Neither Cox, Barney or the Vernons have had any firearms registered in their names in the National Firearms Registration and Transfer Records database since 2005, according to the documents.

While in Anchorage, the Vernons and CS-1 reportedly met with CS-2 and an individual who identified himself as the “fuse king” in an effort to get silencers and make hand grenades functional.

Also during the trip, Vernon reportedly explained plans to kill federal Judge Ralph Beistline. The Vernons are in the middle of a court battle with the IRS over taxes, and could lose their house to pay more than $160,000 in back taxes, penalties and interest. The Vernons were representing themselves in the case and Beistline is presiding over their case. In recent cases he had expressed frustration with the Vernons for their “nonsensical” argument that the government does not have the authority to tax them.

Cox has his own history of challenging the government’s authority. When facing a misdemeanor charge of not notifying a police officer while carrying a concealed firearm, he also represented himself and once said he would treat a court date like an “invitation to a Tupperware party.” A warrant was issued for his arrest Feb. 14 after he did not appear at a jury trial on the misdemeanor weapons charge on that date.

Cox organized his own “common law” trial at the Fairbanks Denny’s Restaurant.

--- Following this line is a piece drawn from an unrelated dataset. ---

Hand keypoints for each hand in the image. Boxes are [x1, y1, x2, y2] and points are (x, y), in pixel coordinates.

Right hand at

The common law court acquitted Cox of the weapons charge and a reckless endangerment charge Cox had pleaded guilty to in state court in March, 2010, according to the FBI affidavits.

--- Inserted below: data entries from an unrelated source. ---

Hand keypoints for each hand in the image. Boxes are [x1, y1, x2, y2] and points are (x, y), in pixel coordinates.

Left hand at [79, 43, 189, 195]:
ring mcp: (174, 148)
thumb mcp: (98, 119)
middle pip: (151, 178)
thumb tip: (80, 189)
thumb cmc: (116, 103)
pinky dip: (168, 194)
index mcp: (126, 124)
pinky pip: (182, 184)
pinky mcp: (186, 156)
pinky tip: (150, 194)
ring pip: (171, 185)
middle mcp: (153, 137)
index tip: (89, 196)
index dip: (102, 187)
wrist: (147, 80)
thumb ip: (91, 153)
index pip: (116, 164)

Also described in the FBI affidavits is more information about weapons caches the militia reportedly had in the Fairbanks area.

One was on property rented out by Cox off Bradway Road in North Pole; another was on Chena Hot Springs Road, according to the document.

Militia members reportedly moved another cache from Barney’s house to the Fairbanks Ice Park the day of their arrests, while taking one of Barney’s children on a trip to the Ice Park.